DIRECTIONS FOR THIS TASK: When you give the entries again, keep every word as it stands and drop the pictures.

(Recorded data)
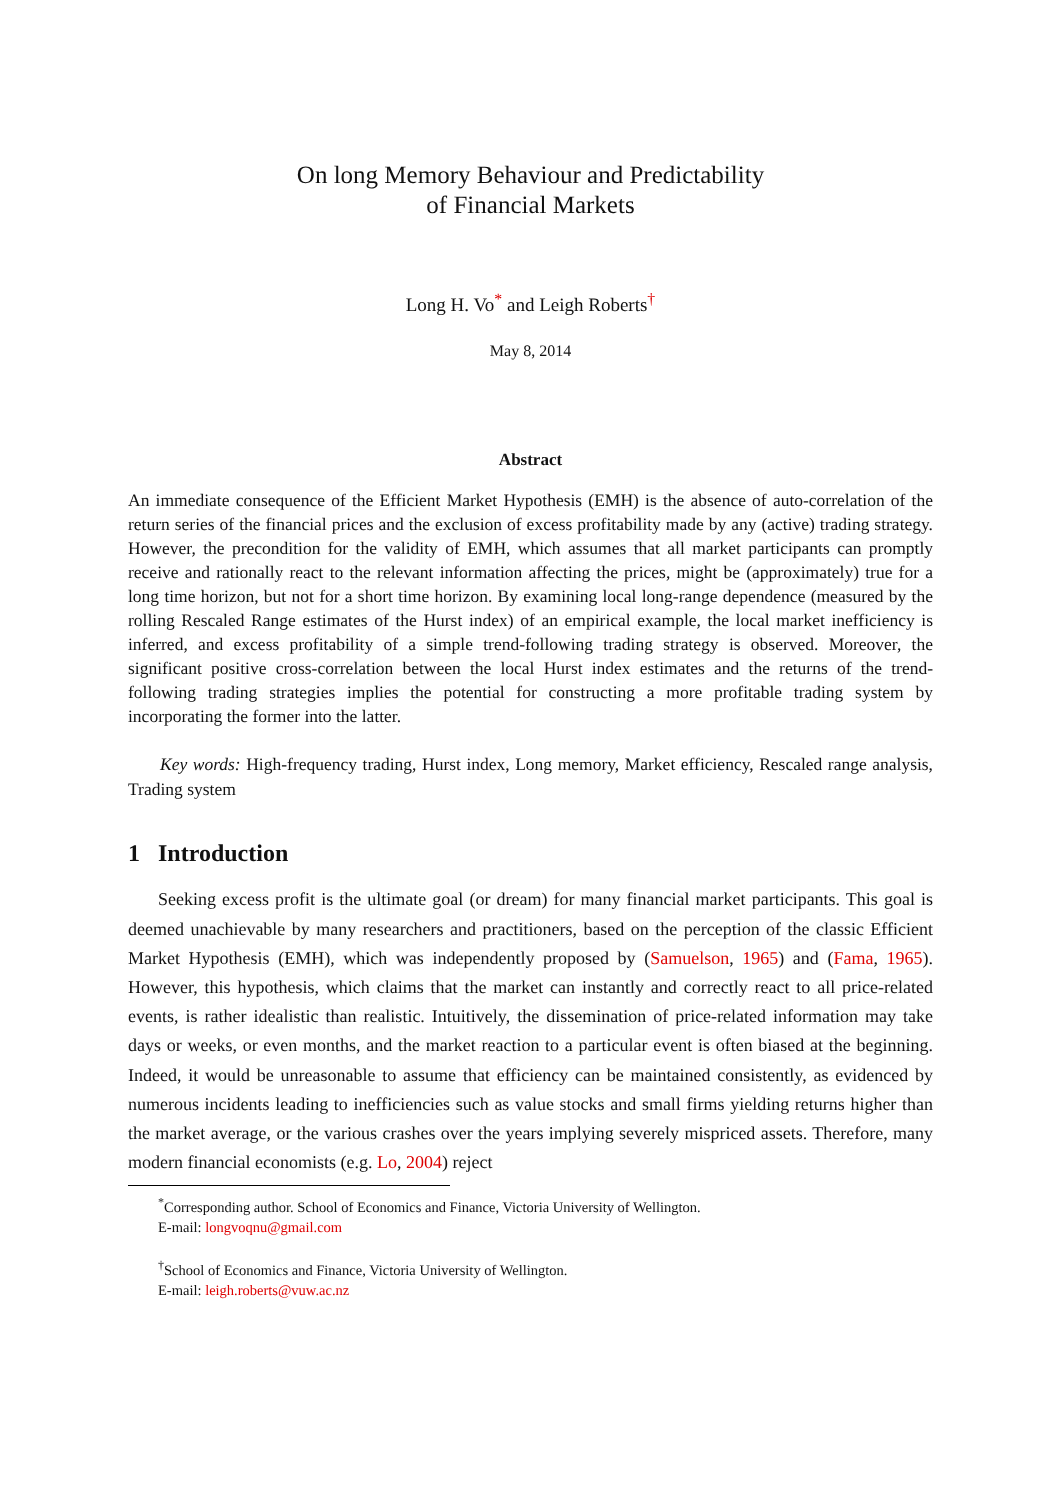On long Memory Behaviour and Predictability
of Financial Markets
Long H. Vo<sup>*</sup> and Leigh Roberts<sup>†</sup>
May 8, 2014
Abstract
An immediate consequence of the Efficient Market Hypothesis (EMH) is the absence of auto-correlation of the return series of the financial prices and the exclusion of excess profitability made by any (active) trading strategy. However, the precondition for the validity of EMH, which assumes that all market participants can promptly receive and rationally react to the relevant information affecting the prices, might be (approximately) true for a long time horizon, but not for a short time horizon. By examining local long-range dependence (measured by the rolling Rescaled Range estimates of the Hurst index) of an empirical example, the local market inefficiency is inferred, and excess profitability of a simple trend-following trading strategy is observed. Moreover, the significant positive cross-correlation between the local Hurst index estimates and the returns of the trend-following trading strategies implies the potential for constructing a more profitable trading system by incorporating the former into the latter.
Key words: High-frequency trading, Hurst index, Long memory, Market efficiency, Rescaled range analysis, Trading system
1 Introduction
Seeking excess profit is the ultimate goal (or dream) for many financial market participants. This goal is deemed unachievable by many researchers and practitioners, based on the perception of the classic Efficient Market Hypothesis (EMH), which was independently proposed by (Samuelson, 1965) and (Fama, 1965). However, this hypothesis, which claims that the market can instantly and correctly react to all price-related events, is rather idealistic than realistic. Intuitively, the dissemination of price-related information may take days or weeks, or even months, and the market reaction to a particular event is often biased at the beginning. Indeed, it would be unreasonable to assume that efficiency can be maintained consistently, as evidenced by numerous incidents leading to inefficiencies such as value stocks and small firms yielding returns higher than the market average, or the various crashes over the years implying severely mispriced assets. Therefore, many modern financial economists (e.g. Lo, 2004) reject
<sup>*</sup> Corresponding author. School of Economics and Finance, Victoria University of Wellington.
E-mail: longvoqnu@gmail.com
<sup>†</sup> School of Economics and Finance, Victoria University of Wellington.
E-mail: leigh.roberts@vuw.ac.nz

SOLUTION:
On long Memory Behaviour and Predictability
of Financial Markets
Long H. Vo<sup>*</sup> and Leigh Roberts<sup>†</sup>
May 8, 2014
Abstract
An immediate consequence of the Efficient Market Hypothesis (EMH) is the absence of auto-correlation of the return series of the financial prices and the exclusion of excess profitability made by any (active) trading strategy. However, the precondition for the validity of EMH, which assumes that all market participants can promptly receive and rationally react to the relevant information affecting the prices, might be (approximately) true for a long time horizon, but not for a short time horizon. By examining local long-range dependence (measured by the rolling Rescaled Range estimates of the Hurst index) of an empirical example, the local market inefficiency is inferred, and excess profitability of a simple trend-following trading strategy is observed. Moreover, the significant positive cross-correlation between the local Hurst index estimates and the returns of the trend-following trading strategies implies the potential for constructing a more profitable trading system by incorporating the former into the latter.
Key words: High-frequency trading, Hurst index, Long memory, Market efficiency, Rescaled range analysis, Trading system
1 Introduction
Seeking excess profit is the ultimate goal (or dream) for many financial market participants. This goal is deemed unachievable by many researchers and practitioners, based on the perception of the classic Efficient Market Hypothesis (EMH), which was independently proposed by (Samuelson, 1965) and (Fama, 1965). However, this hypothesis, which claims that the market can instantly and correctly react to all price-related events, is rather idealistic than realistic. Intuitively, the dissemination of price-related information may take days or weeks, or even months, and the market reaction to a particular event is often biased at the beginning. Indeed, it would be unreasonable to assume that efficiency can be maintained consistently, as evidenced by numerous incidents leading to inefficiencies such as value stocks and small firms yielding returns higher than the market average, or the various crashes over the years implying severely mispriced assets. Therefore, many modern financial economists (e.g. Lo, 2004) reject
<sup>*</sup> Corresponding author. School of Economics and Finance, Victoria University of Wellington.
E-mail: longvoqnu@gmail.com
<sup>†</sup> School of Economics and Finance, Victoria University of Wellington.
E-mail: leigh.roberts@vuw.ac.nz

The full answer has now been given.